Il attire toutes les convoitises, et son passage, telle une comète, ne dure que six jours. Il se déclare toujours au début de l’hiver et son approche est souvent glaciale. Une fois le trajet du métro à l’entrée accomplit, il est de rigueur de se découvrir, sinon coup de chaud garanti. Le choc est brutal ! La température d’abord… et puis les cris, l’ambiance hyper active qui règne dans ce lieu sanctuarisé ! Ce lieu qui, cette année, a failli ne pas ouvrir à ses milliers de visiteurs ! Aux kyrielles d’enfants spécialement préparés, aux habitants même du lieu, qui s’apprêtent depuis des mois pour LE salon ! Montreuil… espace culturel jeunesse par excellence !
J’y étais. Et comme les autres années, en simple visiteur (je n’aime pas « visiteuse ») ! Mes passages successifs m’ont toujours laissé un goût étrange, cette année, comme les autres.

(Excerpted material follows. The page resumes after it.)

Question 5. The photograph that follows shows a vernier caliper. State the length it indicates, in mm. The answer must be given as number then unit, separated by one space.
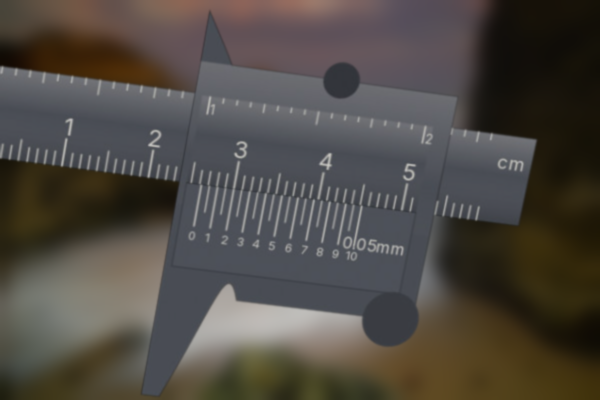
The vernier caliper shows 26.2 mm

A bien y regarder, je trouve l’endroit extrêmement paradoxal.
Prenons les éditeurs. Commençons par les « blockbusters », ils se reconnaîtront, encore qu’il y ait bien peu de chance que mon sujet arrive jusqu’à eux ! Ils s’étalent sur des centaines de m2. Les enfants envahissent leurs étals ou rayonnages ou les deux. Le personnel est là. Il explique, suggère, promeut, met en sac et encaisse. Les autres, les plus petits, les plus discrets, les indépendants, cette année étaient surtout relégués à l’étage, affluence en bas, calme plat en haut. Eux on ne les connaît pas (encore), je ne parle pas ici des journalistes, mais du grand public. Certains peut-être descendront niveau 0 dans quelques années, d’autres disparaîtront, comme ce sera le cas pour l’excellente maison d’édition Être (mort annoncée sur le stand, en bas pourtant).
Maintenant, regardons du côté des auteurs et des illustrateurs, ceux qui viennent en masse, non pour des dédicaces mais pour vendre leur art ! Ceux-là dont, fut un temps, j’ai fait partie. Ils s’y rendent pour faire des rencontres, prendre des contacts… Se vendre, et c’est connu un illustrateur, c’est ce qu’il fait de mieux ! Combien feront mouche ? Combien réussiront à intéresser, puis séduire, et enfin travailler pour tel éditeur ou tel autre ?
« Le Monde Des Livres », numéro spécial distribué sur les lieux, titre sa une, « Non, lire n’est pas un luxe ». Permettez-moi d’en douter Mme Noiville, vous faites d’ailleurs le distinguo entre les subventions propres au salon et ses actions au long cours. Un salon, c’est d’abord un business. Les livres, et donc l’édition sont un business. Et la question que je me posais en regardant et en écoutant tous ces enfants courir dans les allées, c’est combien d’entre eux repartent avec un album jeunesse sous le bras ? En observant également des illustrateurs présenter leur « book » je me demandais combien décrocheront un contrat ? Et sur le retour, plongée dans mes pensées, j’essayais de comprendre le malaise éprouvé. Cette débauche de convoitise, accessible, mais à qui ?
Un malaise, oui, il n’y a pas d’autre mot. Et chaque année, c’est la même chose, pour ceux qui espèrent là-bas une rencontre ou même un simple « retour sur investissement »…
En tout cas, bravo pour tout ce que vous faites ! J’adore !
Merci Sévérine, je vais continuer aussi loin que je peux aller, il faut juste tenir, face à tous les autres.